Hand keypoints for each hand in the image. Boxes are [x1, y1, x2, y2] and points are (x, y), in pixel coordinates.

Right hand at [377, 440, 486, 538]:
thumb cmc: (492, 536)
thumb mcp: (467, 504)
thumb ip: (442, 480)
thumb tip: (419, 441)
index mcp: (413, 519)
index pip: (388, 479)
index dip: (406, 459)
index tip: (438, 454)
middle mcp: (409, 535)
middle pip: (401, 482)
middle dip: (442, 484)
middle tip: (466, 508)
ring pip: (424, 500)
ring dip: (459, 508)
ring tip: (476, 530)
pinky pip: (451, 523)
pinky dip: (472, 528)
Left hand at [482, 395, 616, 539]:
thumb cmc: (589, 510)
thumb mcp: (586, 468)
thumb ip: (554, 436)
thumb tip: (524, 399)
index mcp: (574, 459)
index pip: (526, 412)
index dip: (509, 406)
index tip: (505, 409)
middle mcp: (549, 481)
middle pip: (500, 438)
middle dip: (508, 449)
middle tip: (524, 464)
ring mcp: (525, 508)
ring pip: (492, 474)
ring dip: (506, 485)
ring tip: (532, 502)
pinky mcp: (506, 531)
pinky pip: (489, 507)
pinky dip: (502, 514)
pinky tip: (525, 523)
* * *
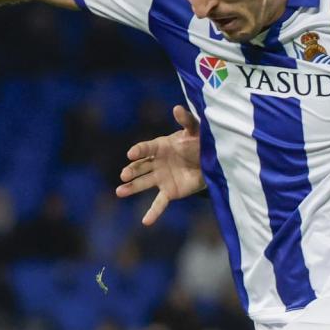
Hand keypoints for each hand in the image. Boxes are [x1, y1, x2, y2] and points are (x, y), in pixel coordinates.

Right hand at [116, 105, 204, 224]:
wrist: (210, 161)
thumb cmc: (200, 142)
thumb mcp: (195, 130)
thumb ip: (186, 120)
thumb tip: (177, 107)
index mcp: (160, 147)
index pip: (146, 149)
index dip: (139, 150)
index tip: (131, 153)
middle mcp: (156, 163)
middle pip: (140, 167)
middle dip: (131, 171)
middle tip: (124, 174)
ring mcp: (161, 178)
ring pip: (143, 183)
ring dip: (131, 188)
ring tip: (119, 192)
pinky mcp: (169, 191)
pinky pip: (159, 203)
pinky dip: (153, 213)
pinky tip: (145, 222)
--
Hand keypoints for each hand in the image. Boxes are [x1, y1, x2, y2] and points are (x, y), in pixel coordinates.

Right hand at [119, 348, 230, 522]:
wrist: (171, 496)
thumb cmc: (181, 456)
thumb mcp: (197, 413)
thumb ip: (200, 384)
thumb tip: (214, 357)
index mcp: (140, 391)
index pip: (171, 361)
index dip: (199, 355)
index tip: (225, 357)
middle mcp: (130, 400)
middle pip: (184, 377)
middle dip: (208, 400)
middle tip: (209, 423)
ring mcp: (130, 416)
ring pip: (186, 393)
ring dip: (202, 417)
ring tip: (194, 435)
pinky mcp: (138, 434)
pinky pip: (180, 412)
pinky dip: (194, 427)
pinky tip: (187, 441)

§ WORK REQUIRED:
Every line above from the line with "index dip: (199, 355)" to the line with "pinky tip: (187, 441)", inclusive, must be returned exactly; no other line belongs in the reply.

§ EXERCISE OUTPUT:
index dip: (199, 355)
index tip: (225, 357)
middle mcp: (130, 400)
middle pip: (184, 377)
middle dip: (208, 400)
middle tip: (209, 423)
ring mcp: (130, 416)
ring pip: (186, 393)
ring dip: (202, 417)
ring tip: (194, 435)
pinky mcp: (138, 434)
pinky pip: (180, 412)
pinky dip: (194, 427)
pinky tip: (187, 441)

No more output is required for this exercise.